Exercise objective: Whenever a line in the entries includes the word "playwright", copy that line out.

======== Provided information ========

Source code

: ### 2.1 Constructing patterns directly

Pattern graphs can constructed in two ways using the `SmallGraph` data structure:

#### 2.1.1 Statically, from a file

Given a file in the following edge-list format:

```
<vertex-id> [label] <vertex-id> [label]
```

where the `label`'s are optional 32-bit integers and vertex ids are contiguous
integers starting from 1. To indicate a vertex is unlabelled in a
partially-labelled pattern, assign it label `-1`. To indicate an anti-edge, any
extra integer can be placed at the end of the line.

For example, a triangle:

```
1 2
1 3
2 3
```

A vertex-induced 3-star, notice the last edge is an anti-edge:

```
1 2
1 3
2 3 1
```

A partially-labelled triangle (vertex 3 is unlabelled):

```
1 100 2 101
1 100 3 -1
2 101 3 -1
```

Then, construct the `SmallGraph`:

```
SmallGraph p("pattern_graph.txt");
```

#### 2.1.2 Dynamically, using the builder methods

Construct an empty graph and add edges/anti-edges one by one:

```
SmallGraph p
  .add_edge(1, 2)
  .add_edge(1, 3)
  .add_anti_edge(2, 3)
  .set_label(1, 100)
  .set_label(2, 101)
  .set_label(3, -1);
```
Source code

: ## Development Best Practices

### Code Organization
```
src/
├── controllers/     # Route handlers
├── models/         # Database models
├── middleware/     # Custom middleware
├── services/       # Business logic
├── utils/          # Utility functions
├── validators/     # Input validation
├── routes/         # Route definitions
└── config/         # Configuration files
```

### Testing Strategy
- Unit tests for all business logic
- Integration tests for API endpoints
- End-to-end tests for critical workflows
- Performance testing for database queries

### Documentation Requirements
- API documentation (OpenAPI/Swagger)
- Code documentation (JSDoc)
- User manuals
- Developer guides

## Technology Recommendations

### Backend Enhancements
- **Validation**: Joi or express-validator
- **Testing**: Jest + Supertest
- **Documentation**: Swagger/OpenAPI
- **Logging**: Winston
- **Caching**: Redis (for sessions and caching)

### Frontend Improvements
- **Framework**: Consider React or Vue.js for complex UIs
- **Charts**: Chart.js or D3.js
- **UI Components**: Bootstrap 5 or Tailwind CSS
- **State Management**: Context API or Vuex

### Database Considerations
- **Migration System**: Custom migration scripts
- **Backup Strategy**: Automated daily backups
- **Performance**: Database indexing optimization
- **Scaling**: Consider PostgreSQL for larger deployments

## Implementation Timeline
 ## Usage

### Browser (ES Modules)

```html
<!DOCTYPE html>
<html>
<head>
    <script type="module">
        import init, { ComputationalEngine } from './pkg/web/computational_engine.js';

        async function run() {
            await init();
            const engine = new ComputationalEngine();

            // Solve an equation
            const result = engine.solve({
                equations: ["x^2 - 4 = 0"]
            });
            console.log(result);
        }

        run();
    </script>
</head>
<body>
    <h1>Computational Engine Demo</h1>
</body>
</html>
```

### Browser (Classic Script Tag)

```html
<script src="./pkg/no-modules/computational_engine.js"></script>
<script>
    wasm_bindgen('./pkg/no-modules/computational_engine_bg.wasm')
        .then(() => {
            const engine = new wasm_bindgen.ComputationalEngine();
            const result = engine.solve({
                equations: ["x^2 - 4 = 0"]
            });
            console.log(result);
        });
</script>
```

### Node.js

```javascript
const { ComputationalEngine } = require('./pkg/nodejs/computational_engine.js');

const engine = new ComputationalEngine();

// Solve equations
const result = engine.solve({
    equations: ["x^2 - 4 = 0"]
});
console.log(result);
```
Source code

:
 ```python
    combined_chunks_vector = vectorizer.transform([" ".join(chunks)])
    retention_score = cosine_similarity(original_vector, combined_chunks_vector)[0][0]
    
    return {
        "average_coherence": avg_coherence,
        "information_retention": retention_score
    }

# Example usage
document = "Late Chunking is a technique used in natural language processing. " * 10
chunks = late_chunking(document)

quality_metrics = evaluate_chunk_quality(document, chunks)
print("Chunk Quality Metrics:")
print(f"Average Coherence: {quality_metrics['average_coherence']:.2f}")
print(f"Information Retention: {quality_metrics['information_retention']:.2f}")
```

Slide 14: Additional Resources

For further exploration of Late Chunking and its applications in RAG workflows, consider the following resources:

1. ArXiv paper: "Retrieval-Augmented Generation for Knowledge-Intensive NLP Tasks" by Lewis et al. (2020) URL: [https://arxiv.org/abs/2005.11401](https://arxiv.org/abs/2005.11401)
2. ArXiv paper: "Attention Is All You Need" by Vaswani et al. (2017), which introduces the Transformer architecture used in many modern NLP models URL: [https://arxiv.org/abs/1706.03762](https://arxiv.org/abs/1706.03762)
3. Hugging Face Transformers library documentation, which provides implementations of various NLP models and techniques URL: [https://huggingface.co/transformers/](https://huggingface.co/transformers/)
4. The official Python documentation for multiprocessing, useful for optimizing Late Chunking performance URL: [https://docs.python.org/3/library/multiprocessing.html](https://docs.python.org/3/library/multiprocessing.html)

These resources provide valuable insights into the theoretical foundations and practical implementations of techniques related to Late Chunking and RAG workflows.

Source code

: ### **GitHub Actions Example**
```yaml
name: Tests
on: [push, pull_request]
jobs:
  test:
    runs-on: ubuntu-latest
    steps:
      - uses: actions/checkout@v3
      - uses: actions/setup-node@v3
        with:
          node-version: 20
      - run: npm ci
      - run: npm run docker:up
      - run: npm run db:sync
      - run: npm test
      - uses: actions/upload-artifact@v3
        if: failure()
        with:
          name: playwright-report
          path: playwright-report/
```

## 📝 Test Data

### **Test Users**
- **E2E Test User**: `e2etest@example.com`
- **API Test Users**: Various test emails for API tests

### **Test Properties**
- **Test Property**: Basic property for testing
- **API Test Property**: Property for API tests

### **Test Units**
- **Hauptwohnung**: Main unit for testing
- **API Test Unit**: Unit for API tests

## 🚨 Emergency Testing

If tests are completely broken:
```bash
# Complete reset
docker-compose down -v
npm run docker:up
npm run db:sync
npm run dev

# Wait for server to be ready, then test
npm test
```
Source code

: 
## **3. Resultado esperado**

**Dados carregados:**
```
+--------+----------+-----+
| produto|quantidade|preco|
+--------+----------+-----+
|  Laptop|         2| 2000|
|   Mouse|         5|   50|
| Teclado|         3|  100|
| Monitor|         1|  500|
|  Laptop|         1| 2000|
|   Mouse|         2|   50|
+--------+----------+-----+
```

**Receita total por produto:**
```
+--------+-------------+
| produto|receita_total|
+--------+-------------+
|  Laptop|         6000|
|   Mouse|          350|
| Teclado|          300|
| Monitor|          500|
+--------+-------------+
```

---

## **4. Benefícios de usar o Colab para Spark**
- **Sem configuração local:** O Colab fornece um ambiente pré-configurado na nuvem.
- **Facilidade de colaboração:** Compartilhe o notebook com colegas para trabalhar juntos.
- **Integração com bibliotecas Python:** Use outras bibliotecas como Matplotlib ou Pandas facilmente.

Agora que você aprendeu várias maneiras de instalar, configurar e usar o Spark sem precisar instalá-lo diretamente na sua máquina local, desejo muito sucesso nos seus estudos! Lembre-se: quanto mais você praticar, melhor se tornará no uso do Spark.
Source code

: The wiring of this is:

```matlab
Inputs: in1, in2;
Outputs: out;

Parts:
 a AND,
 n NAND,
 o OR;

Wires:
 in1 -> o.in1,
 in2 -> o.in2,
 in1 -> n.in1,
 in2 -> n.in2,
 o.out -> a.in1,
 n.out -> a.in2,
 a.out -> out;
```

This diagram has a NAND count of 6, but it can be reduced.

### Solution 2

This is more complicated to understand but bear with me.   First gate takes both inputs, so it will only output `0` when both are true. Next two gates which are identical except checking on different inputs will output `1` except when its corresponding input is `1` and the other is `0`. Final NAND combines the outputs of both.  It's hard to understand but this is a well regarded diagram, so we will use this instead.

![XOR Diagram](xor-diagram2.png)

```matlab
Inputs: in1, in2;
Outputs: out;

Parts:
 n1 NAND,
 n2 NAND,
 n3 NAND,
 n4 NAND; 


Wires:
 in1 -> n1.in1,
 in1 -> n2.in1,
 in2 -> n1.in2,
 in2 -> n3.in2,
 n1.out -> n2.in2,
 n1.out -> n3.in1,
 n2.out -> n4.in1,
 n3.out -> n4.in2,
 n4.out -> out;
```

========

Task answer:
          name: playwright-report
          path: playwright-report/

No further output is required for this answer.